Darcy profite de cette nouvelle maturité pour proposer un disque plus riche et plus varié que le précédent, brossant large dans la palette du rock français dont le groupe se revendique. « On voulait que figure dans ce disque tout ce qu’on a aimé dans le rock français, du metal, du rock, du punk, du grunge… Il y a même des interludes électroniques et un morceau acoustique », détaille Irvin.
Ce second album marque d’autres accomplissements pour le groupe rennais : une signature sur le label At(h)ome et avec le tourneur Rage Tour, « deux entités qui nous faisaient rêver », précise Irvin. « Quand on avait 15 ans avec Clément, on achetait des magazines de rock et il y avait toujours un CD samplers avec les groupes du moment. La plupart étaient signés par At(h)ome. Puis, quand on avait 18 ans et qu’on commençait à aller en concerts, on faisait des kilomètres pour voir les groupes de Rage Tour », raconte le chanteur. Pour les concerts, Marc Corlett a remplacé Bernard-Marie à la basse. Mais ce dernier ne quitte pas l’aventure pour autant : c’est lui qui a réalisé le mixage, le mastering et la pochette de l’album.

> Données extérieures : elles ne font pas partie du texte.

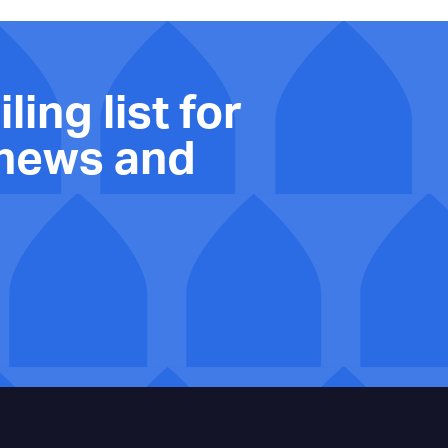
ling list for
 news and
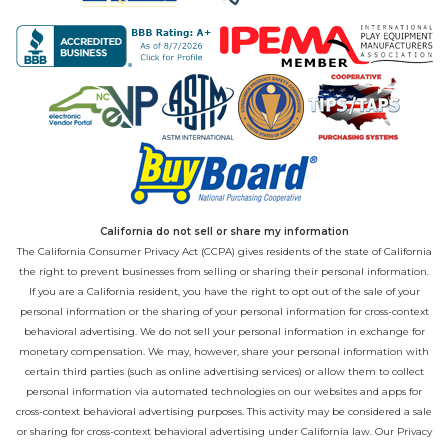
California do not sell or share my information
The California Consumer Privacy Act (CCPA) gives residents of the state of California
the right to prevent businesses from selling or sharing their personal information.
If you are a California resident, you have the right to opt out of the sale of your
personal information or the sharing of your personal information for cross-context
behavioral advertising. We do not sell your personal information in exchange for
monetary compensation. We may, however, share your personal information with
certain third parties (such as online advertising services) or allow them to collect
personal information via automated technologies on our websites and apps for
cross-context behavioral advertising purposes. This activity may be considered a sale
or sharing for cross-context behavioral advertising under California law. Our
Privacy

Autres rêves de gosses exaucés, cet album est l’occasion de plusieurs collaborations avec des groupes phares du rock français des années 2000 qui ont bercé les oreilles des membres de Darcy dans leur jeunesse. On retrouve une fois de plus Kemar de No One Is Innocent dans “Viens chercher pogo”, Niko Jones, le chanteur de Tagada Jones, dans “L’Étincelle au brasier”, Merzhin dans “Notre hymne”. « Les collaborations, c’est quelque chose qui manque dans le rock, alors que dans le hip-hop pas un album ne sort sans plusieurs featurings. On tourne fréquemment avec les mêmes groupes, il y a un esprit de camaraderie, on partage des valeurs politiques ou sociales… Ça nous paraissait évident de les inviter sur notre album à crier avec nous », explique Irvin.

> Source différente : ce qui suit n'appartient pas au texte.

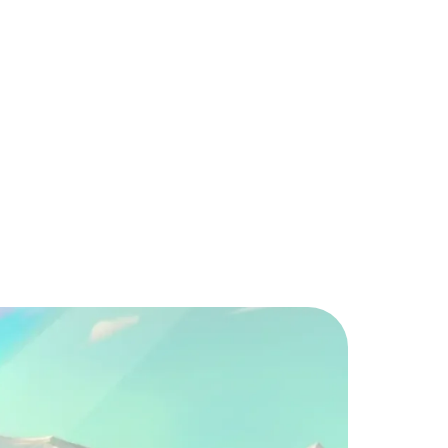
erMerge Lite?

Car Darcy est avant tout un cri. Un cri contre Marine Le Pen et son stratagème de dédiabolisation, figure omniprésente dans l’album et au centre du morceau “Rediaboliser”. « C’est ce qui me rend le plus dingue aujourd’hui », affirme Irvin. « Mais il n’y a pas que ça », poursuit-il, « ce qui nous met en colère, c’est l’inégalité sociale, le manque d’espoir de la jeunesse, la façon dont on traite les retraités aujourd’hui… Et tant qu’on sera en colère, Darcy existera. Notre seule essence, c’est la colère. »
Avec son énergie communicative, Darcy cherche à donner la force de remettre la colère à la mode, pour paraphraser le morceau “La Force”. La colère, certes, mais avec le sourire. « La colère peut être une fête, disait ma mère. Je me rappelle aller en manifestations avec elle, le folklore, le sourire quand tu avais le poing en l’air. Cet album, c’est ça », résume Irvin. Et malgré la lucidité cynique qui habite Machines de guerre, des hymnes fédérateurs comme “Solution” ou “Notre hymne” nous font naïvement rêver à une révolution possible par le collectif. À l’horizon des élections présidentielles françaises, Darcy fait bien de le rappeler : “Ensemble, nous serons toujours la solution”.
Darcy défendra Machines de guerre en concert dans de nombreux festivals jusqu’à la rentrée. La première date de cette tournée en forme de traînée de poudre aura lieu le 11 mars 2022 au festival Corde raide à Pontchâteau (Loire-Atlantique).